(Saved entries)
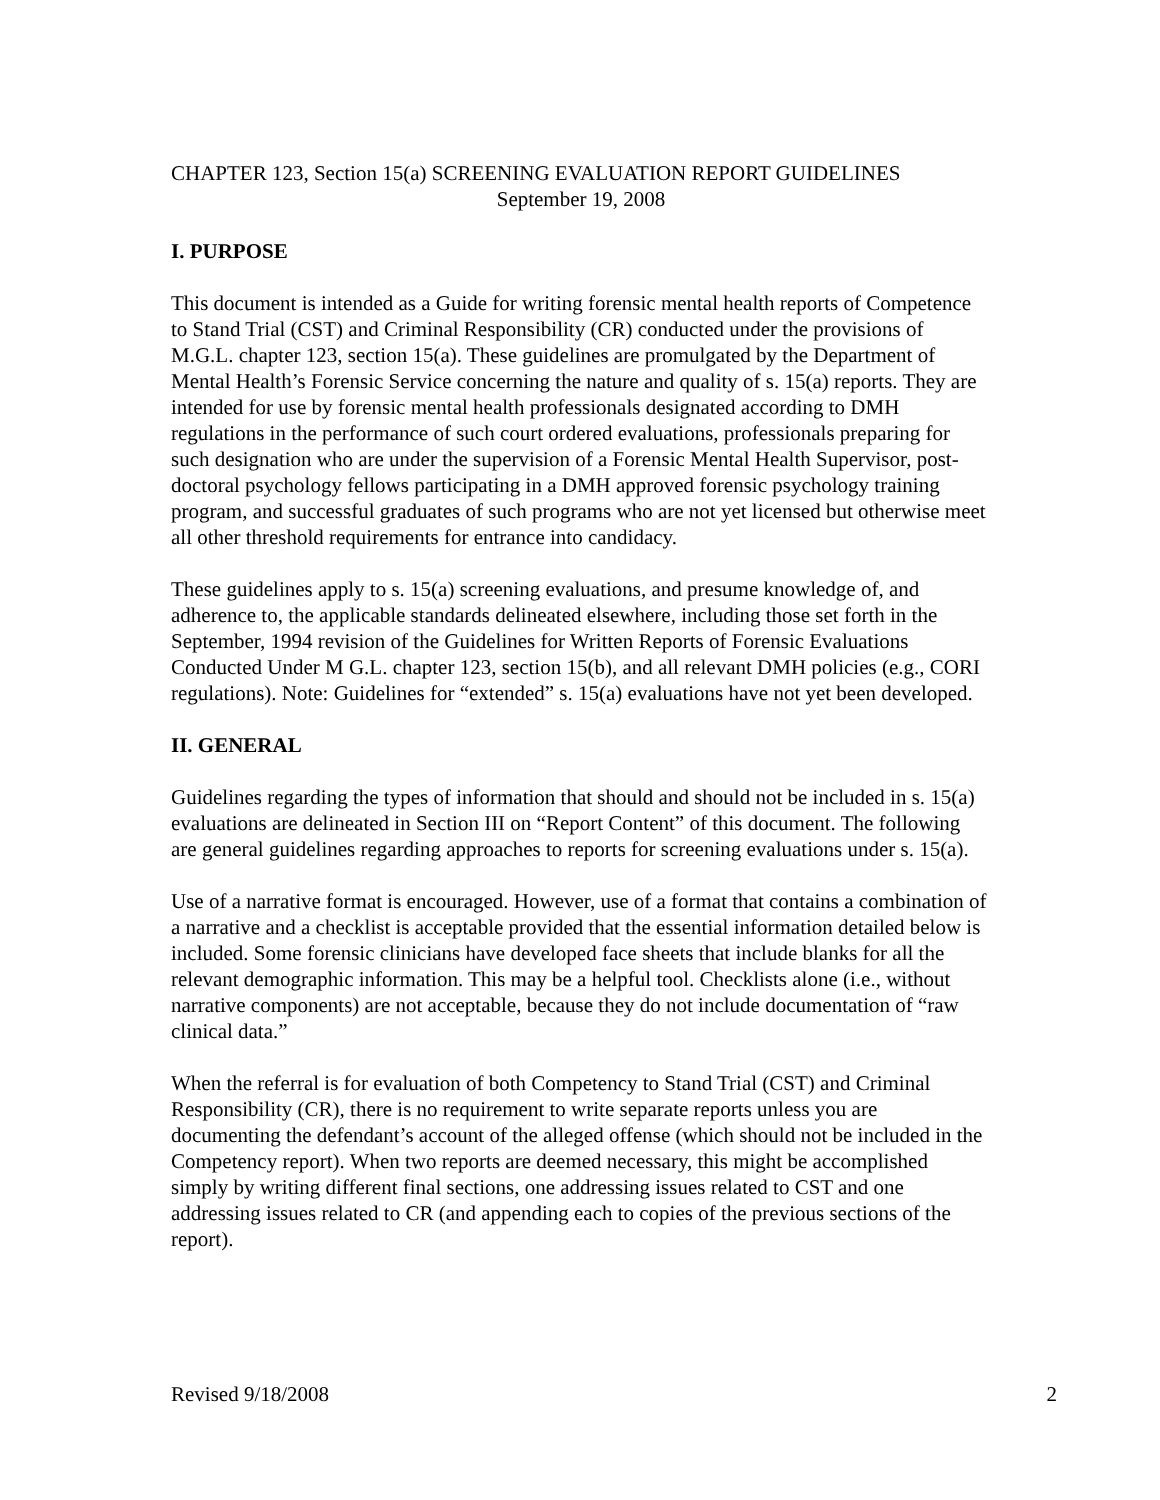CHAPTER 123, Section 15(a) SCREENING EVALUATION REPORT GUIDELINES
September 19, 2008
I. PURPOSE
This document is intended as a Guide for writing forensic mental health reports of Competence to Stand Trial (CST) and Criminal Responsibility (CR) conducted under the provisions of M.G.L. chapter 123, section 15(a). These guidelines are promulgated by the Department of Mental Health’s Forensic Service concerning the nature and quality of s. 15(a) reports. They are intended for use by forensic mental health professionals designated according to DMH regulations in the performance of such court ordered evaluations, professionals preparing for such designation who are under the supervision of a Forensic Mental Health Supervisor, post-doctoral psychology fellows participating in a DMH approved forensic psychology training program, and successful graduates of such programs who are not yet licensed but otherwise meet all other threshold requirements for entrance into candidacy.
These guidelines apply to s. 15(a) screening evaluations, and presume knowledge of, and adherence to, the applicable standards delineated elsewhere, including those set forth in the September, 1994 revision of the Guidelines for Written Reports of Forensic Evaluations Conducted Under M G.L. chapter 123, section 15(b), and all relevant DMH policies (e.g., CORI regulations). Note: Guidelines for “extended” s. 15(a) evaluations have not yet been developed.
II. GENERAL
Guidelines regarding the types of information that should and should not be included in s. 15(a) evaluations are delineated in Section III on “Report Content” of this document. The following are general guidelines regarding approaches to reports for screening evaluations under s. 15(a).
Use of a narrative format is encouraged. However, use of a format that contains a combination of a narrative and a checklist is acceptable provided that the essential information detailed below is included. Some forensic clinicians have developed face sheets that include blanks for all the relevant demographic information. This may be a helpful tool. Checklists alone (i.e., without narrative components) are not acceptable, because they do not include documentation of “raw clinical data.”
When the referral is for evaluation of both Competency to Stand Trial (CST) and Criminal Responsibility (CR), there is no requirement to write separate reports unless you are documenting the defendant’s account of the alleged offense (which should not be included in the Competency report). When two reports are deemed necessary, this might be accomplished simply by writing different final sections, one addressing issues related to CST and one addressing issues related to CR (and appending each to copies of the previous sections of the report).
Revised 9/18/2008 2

==

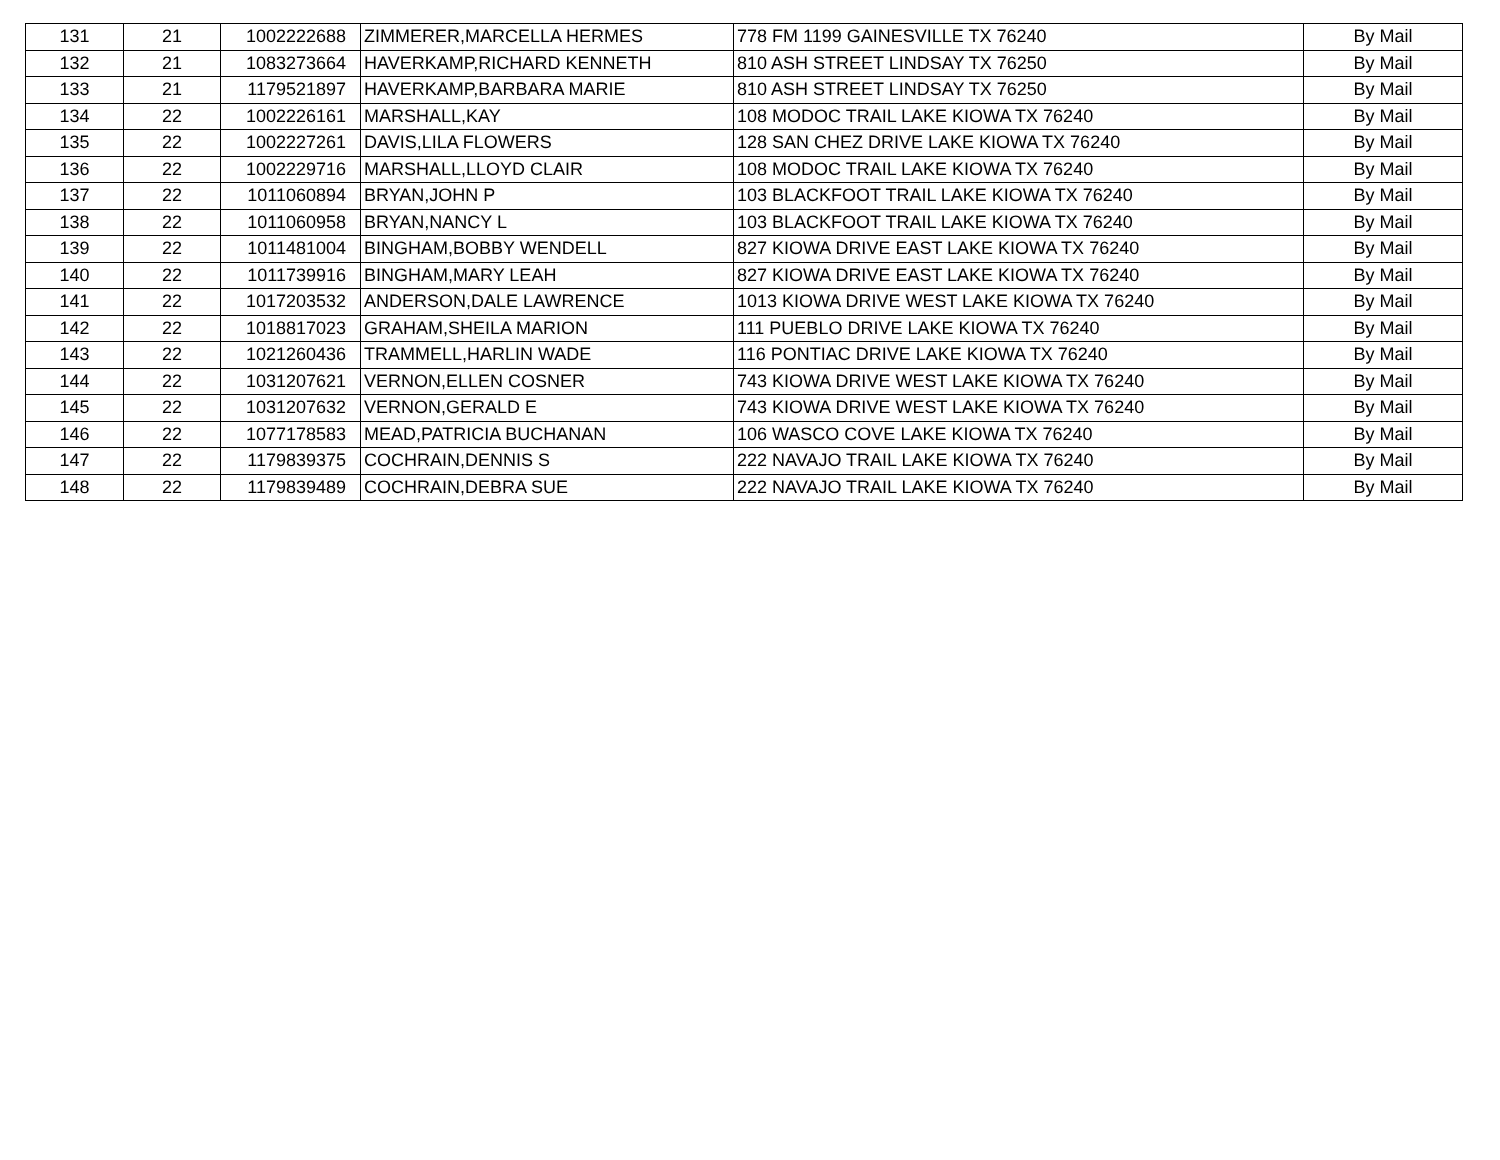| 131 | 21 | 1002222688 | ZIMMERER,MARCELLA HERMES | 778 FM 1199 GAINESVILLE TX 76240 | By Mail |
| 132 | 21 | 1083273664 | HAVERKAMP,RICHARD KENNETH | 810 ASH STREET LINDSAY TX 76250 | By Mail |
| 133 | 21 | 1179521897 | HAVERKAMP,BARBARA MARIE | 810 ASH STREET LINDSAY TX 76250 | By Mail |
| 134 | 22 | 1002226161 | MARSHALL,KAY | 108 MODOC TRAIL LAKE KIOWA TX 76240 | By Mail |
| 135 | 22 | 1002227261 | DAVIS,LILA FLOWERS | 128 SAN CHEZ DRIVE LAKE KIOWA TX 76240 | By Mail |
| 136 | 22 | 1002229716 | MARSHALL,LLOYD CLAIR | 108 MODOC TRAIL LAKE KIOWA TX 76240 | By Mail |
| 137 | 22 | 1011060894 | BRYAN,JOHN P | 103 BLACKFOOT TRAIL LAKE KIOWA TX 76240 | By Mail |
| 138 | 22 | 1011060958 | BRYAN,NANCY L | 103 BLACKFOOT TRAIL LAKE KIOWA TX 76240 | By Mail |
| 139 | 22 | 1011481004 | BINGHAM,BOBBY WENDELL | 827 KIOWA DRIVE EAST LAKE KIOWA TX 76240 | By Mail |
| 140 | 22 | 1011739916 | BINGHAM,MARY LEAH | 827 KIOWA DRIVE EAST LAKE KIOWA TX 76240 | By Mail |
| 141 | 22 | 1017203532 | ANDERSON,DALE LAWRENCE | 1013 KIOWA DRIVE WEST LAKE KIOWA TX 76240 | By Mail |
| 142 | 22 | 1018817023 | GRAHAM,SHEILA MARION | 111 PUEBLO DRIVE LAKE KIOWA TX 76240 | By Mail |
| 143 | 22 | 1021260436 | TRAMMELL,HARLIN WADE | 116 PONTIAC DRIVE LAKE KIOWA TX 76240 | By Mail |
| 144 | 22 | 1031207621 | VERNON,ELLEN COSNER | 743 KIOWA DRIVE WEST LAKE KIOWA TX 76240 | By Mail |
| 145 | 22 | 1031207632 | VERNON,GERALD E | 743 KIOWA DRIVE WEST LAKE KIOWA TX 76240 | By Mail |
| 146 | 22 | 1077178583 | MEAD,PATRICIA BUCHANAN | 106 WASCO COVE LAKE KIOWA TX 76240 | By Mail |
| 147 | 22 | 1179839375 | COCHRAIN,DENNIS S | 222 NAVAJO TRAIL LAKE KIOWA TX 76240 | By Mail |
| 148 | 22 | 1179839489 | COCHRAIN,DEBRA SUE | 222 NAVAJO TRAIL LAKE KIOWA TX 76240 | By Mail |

...

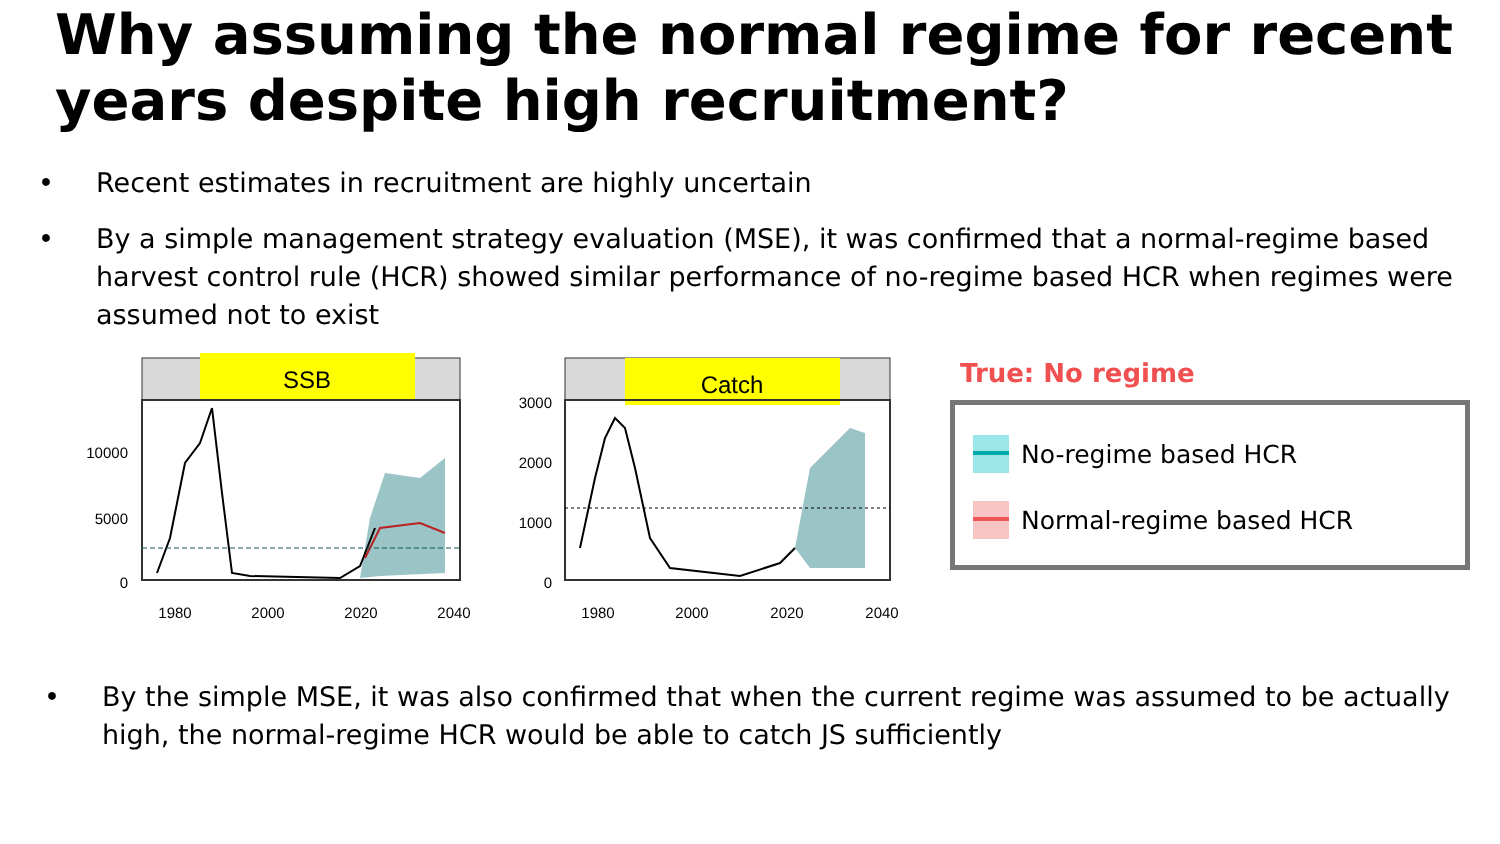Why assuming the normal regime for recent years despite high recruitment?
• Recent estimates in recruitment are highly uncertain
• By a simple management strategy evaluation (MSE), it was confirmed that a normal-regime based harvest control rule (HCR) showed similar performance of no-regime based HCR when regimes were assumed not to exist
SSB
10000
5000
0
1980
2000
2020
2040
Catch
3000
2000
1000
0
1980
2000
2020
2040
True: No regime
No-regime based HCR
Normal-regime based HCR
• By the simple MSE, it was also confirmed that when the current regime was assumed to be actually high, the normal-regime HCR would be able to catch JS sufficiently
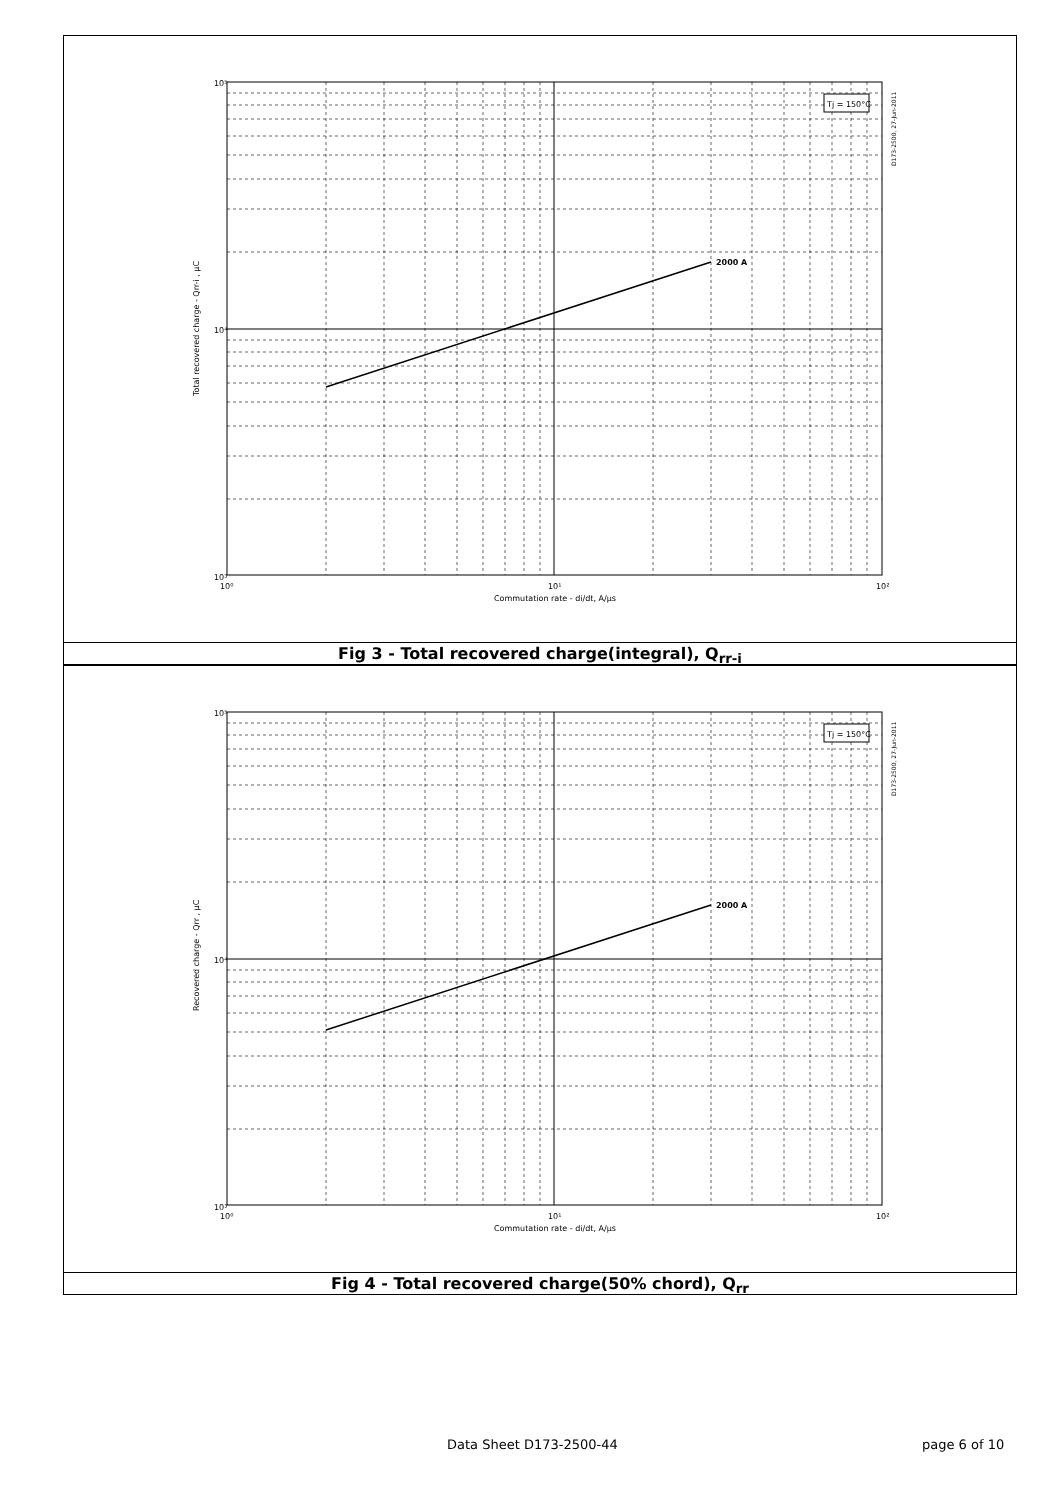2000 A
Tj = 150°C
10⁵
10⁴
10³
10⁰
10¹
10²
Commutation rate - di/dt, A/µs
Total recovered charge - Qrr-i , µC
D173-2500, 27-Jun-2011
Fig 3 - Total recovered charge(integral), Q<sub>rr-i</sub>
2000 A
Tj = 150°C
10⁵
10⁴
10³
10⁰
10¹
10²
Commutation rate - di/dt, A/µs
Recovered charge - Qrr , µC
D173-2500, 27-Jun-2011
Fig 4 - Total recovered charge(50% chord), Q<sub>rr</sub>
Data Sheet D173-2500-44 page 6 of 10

What the task requires - Copy the entries above exactly, but only from the line holding "Guidelines regarding the" through the line holding "Revised 9/18/2008 2", both included.

Output -
Guidelines regarding the types of information that should and should not be included in s. 15(a) evaluations are delineated in Section III on “Report Content” of this document. The following are general guidelines regarding approaches to reports for screening evaluations under s. 15(a).
Use of a narrative format is encouraged. However, use of a format that contains a combination of a narrative and a checklist is acceptable provided that the essential information detailed below is included. Some forensic clinicians have developed face sheets that include blanks for all the relevant demographic information. This may be a helpful tool. Checklists alone (i.e., without narrative components) are not acceptable, because they do not include documentation of “raw clinical data.”
When the referral is for evaluation of both Competency to Stand Trial (CST) and Criminal Responsibility (CR), there is no requirement to write separate reports unless you are documenting the defendant’s account of the alleged offense (which should not be included in the Competency report). When two reports are deemed necessary, this might be accomplished simply by writing different final sections, one addressing issues related to CST and one addressing issues related to CR (and appending each to copies of the previous sections of the report).
Revised 9/18/2008 2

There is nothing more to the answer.